A última trilha segue pelos processos desenvolvidos pelo brasileiro Marco Scarassatti no disco Novelo Elétrico. Partindo de uma luteria baseada na bricolagem e objetos achados, Scarassatti explora a sonoridade e imagética dos materiais (emblemas sonoros). Seu trabalho situa-se entre a música e as artes visuais, valendo da improvisação e da gravação processada, Marco constrói ambiências em constante mutação, explorando aspectos como gestualidade, corporeidade, timbres e ruídos.
Ao mesmo tempo que essas quatro trilhas apontam direções diferentes no campo da experimentação sonora, elas delineiam elementos comuns, como: a luteria de invenção; aberturas multisensoriais; e, a sonificação de processos, materiais e objetos. Discorrendo um pouco sobre esses elementos, vale descrever que a luteria de invenção consiste no trabalho de criar dispositivos e/ou instrumentos únicos. Muitas vezes, tal prática parte do desvio e/ou subversão do design de instrumentos musicais tradicionais, dialogando com táticas diversas que vão da bricolagem à colagem, do hacking à luteria, do DIY à gambiarra, do objet trouvé às soluções imaginárias das leis que regulam a excessão de um objeto (patafísica). Essas táticas flertam, ora mais ora menos, com precariedade e adaptação de materiais e objetos quotidianos, ao modo de uma luteria guiada pela gambiarra (gambioluteria); subvertendo a utilidade e o funcionamento dos utensílios e aparelhos diversos, seja no plano acústico, elétrico ou digital.
Outro elemento comum consiste no fato de que, apesar dos trabalhos enfatizarem o som, eles não se restringem ao audível. Tomemos como exemplo os emblemas-sonoros de Marco Scarassatti, os quais podem ser pensados como desdobramentos escultóricos. Os dispositivos-eletroeletrônicos DIY do coletivo Interspecifics, por sua vez, evidenciam um tipo de site-specific para organismos vivos.
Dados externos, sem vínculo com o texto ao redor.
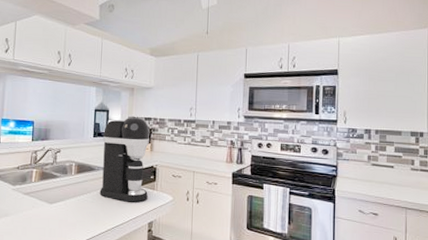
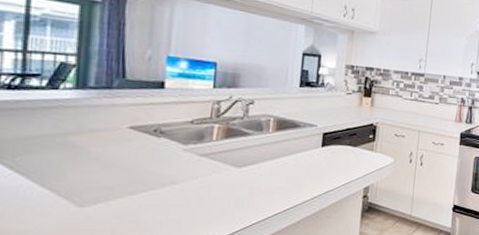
coffee maker: present [99,117,150,202] -> none [305,65,371,165]

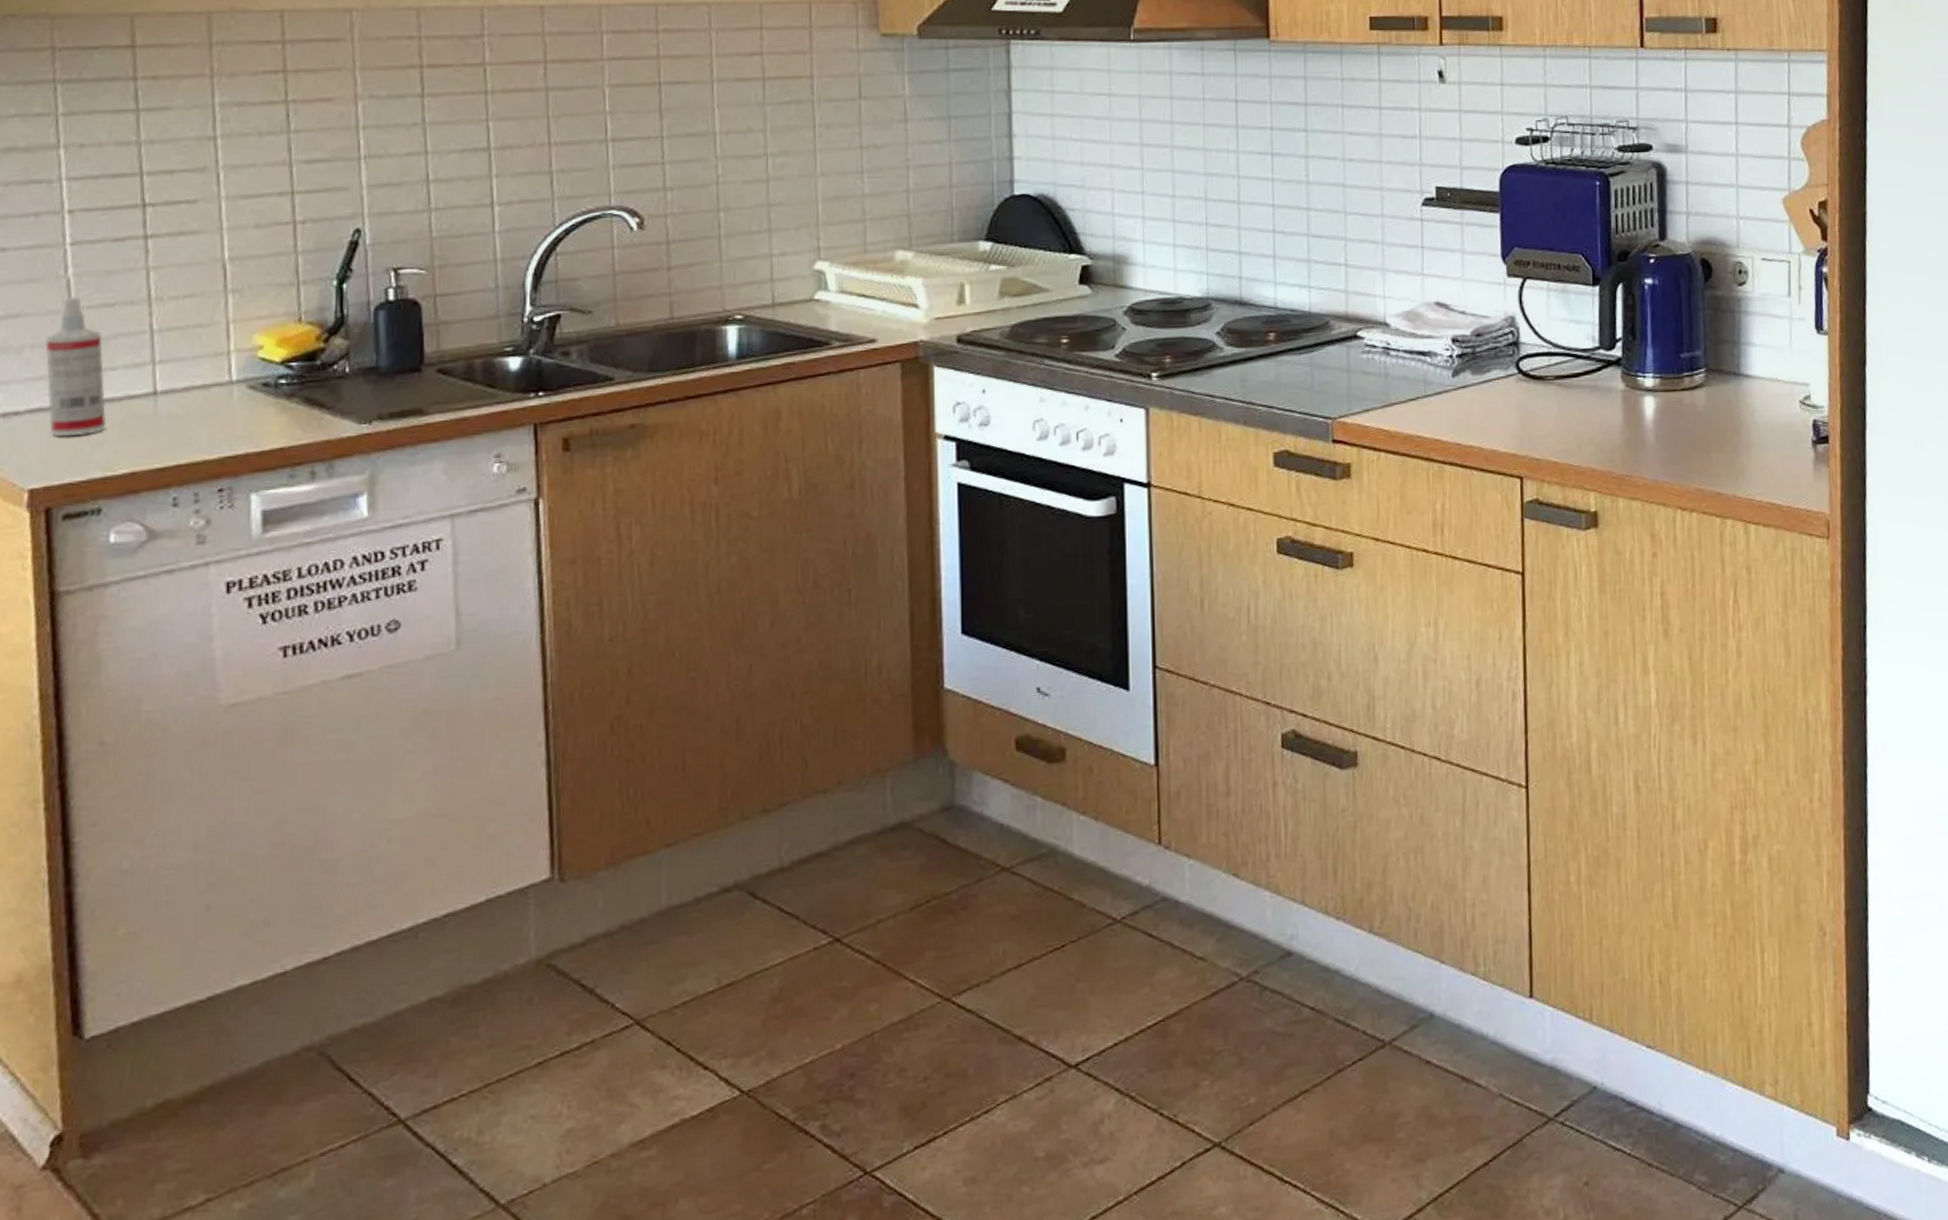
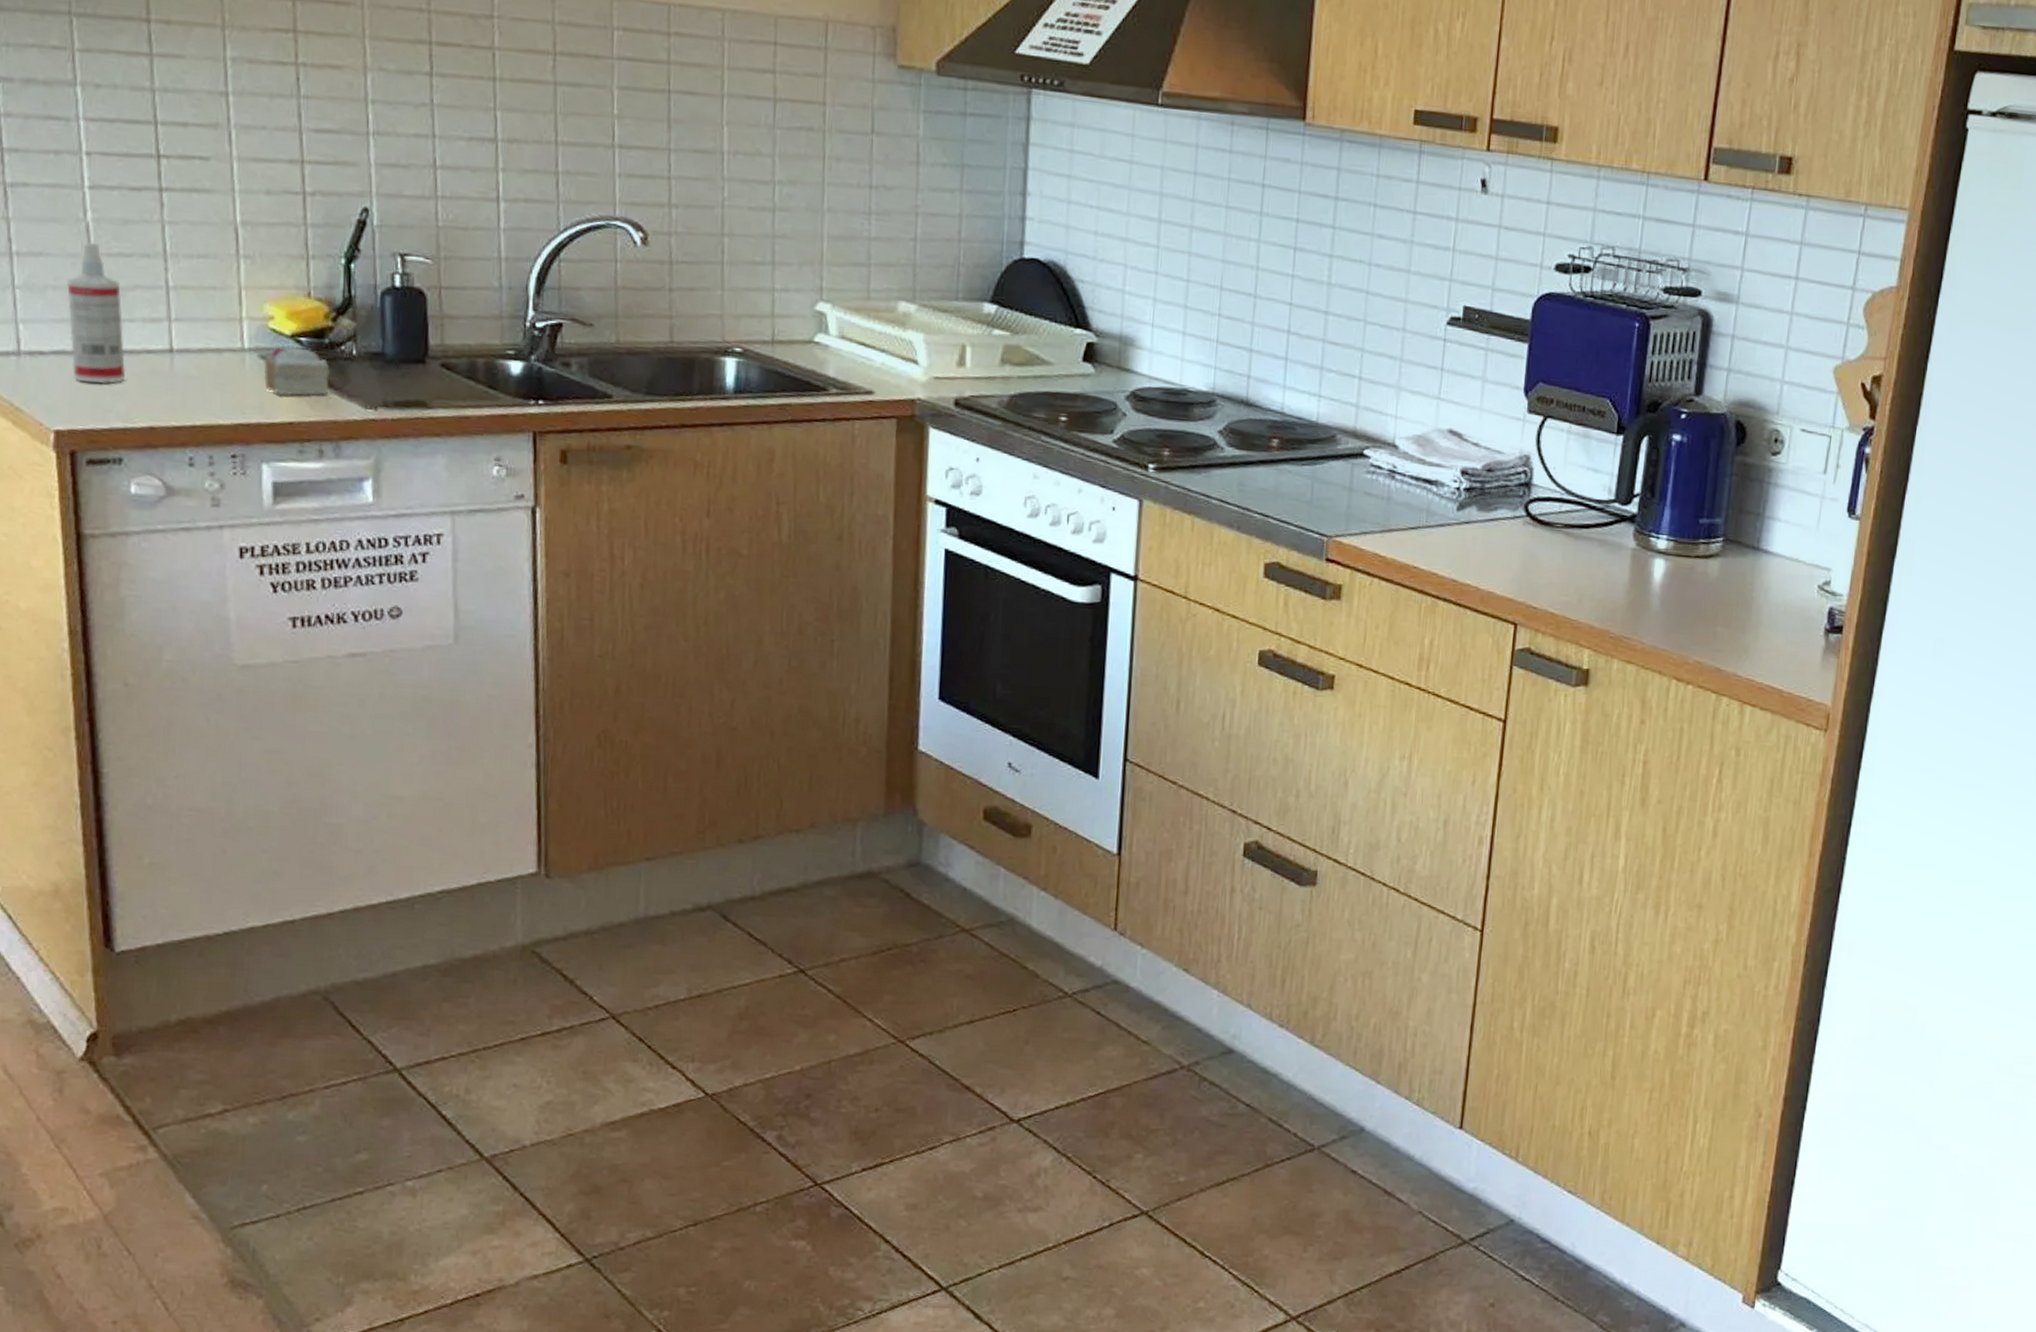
cake slice: none [252,372,322,423] -> present [263,347,330,396]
A orquestra elétrico-óptica do Quiet Ensemble também aponta para um espaço imersivo e instalativo. Ou ainda, os dispositivos-cinéticos audiovisuais de Pierre Bastien podem ser definidos como plataforma audiovisual. A partir desses exemplos, se torna evidente que os trabalhos extrapolam o som. O sonoro não é um fim mas um meio. Sendo assim, o som pode ser pensado como abertura para experiências multisensoriais, um canal para explorar estados e sentidos diversos.
No percurso dessa jornada, descobrimos que os trabalhos dão voz e visibilidade às próprias coisas. Dizendo de outra forma, as performances e suas gambioluterias sonificam, ou seja, tornam audível o inaudível das coisas (utensílios, materiais e organismos), como se elas tivessem vida e voz própria. Em síntese, os trabalhos exploram a condição efêmera das coisas, tornando sensível diferentes estados perceptíveis dos objetos, processos, organismos e materiais.
Antes de encerrar, vale lembrar, a todos que embarcam neste festival, que o percurso desta viagem atravessa os campos abstratos do sensível. Um percurso cujo itinerário tem com ponto de partida a luteria inventiva. O som como veículo condutor. Os artistas como guias. E o ponto final o paradoxal estado efêmero da materialidade das coisas.